(Stored data entries)
:::

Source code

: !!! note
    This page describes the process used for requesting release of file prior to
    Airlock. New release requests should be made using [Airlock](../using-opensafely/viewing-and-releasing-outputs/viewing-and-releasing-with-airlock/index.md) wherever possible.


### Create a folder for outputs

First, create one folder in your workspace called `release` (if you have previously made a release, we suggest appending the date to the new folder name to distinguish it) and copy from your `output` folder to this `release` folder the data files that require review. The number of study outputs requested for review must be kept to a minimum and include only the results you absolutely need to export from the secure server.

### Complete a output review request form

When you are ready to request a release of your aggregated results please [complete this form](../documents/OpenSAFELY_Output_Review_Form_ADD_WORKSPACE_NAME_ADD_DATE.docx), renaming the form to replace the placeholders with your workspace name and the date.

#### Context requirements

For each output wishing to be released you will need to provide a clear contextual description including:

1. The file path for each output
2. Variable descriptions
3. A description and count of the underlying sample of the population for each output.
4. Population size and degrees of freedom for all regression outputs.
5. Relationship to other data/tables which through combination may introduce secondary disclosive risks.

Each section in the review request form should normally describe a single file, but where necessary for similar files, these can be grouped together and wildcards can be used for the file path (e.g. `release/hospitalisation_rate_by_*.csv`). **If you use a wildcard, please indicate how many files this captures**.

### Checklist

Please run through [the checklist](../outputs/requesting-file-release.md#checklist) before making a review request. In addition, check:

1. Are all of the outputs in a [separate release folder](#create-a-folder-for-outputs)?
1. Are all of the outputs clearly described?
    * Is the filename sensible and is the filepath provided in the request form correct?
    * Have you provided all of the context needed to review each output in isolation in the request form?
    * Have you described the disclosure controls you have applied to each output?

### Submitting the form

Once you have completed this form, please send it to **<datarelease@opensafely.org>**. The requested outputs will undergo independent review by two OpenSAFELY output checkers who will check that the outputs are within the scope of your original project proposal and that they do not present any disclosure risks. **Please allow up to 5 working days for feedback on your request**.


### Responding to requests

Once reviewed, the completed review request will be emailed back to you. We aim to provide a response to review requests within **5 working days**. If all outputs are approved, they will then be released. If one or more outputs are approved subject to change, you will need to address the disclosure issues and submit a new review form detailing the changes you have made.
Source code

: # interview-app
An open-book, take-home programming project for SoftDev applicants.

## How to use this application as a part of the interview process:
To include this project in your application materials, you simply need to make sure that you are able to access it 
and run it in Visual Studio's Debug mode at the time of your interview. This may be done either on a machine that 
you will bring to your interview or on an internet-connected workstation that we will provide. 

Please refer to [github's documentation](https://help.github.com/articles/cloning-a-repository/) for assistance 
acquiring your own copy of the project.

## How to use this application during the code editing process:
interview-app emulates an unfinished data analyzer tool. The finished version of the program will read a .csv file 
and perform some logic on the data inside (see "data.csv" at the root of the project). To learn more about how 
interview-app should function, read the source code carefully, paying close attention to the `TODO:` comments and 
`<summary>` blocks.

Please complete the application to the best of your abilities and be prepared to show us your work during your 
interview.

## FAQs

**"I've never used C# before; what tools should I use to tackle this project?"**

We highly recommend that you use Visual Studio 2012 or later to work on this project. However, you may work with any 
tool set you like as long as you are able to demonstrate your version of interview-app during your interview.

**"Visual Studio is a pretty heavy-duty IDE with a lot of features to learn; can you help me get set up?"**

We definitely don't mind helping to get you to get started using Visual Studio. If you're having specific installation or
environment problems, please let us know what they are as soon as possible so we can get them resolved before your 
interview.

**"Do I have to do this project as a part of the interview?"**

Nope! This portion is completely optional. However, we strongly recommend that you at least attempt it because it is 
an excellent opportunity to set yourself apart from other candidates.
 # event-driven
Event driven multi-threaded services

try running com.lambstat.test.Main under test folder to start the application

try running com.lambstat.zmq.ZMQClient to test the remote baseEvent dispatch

:::

**What you have to do**
Find the word "used" in the records and pull out each line that has it.

**Result of this task**
    This page describes the process used for requesting release of file prior to
Each section in the review request form should normally describe a single file, but where necessary for similar files, these can be grouped together and wildcards can be used for the file path (e.g. `release/hospitalisation_rate_by_*.csv`). **If you use a wildcard, please indicate how many files this captures**.
**"I've never used C# before; what tools should I use to tackle this project?"**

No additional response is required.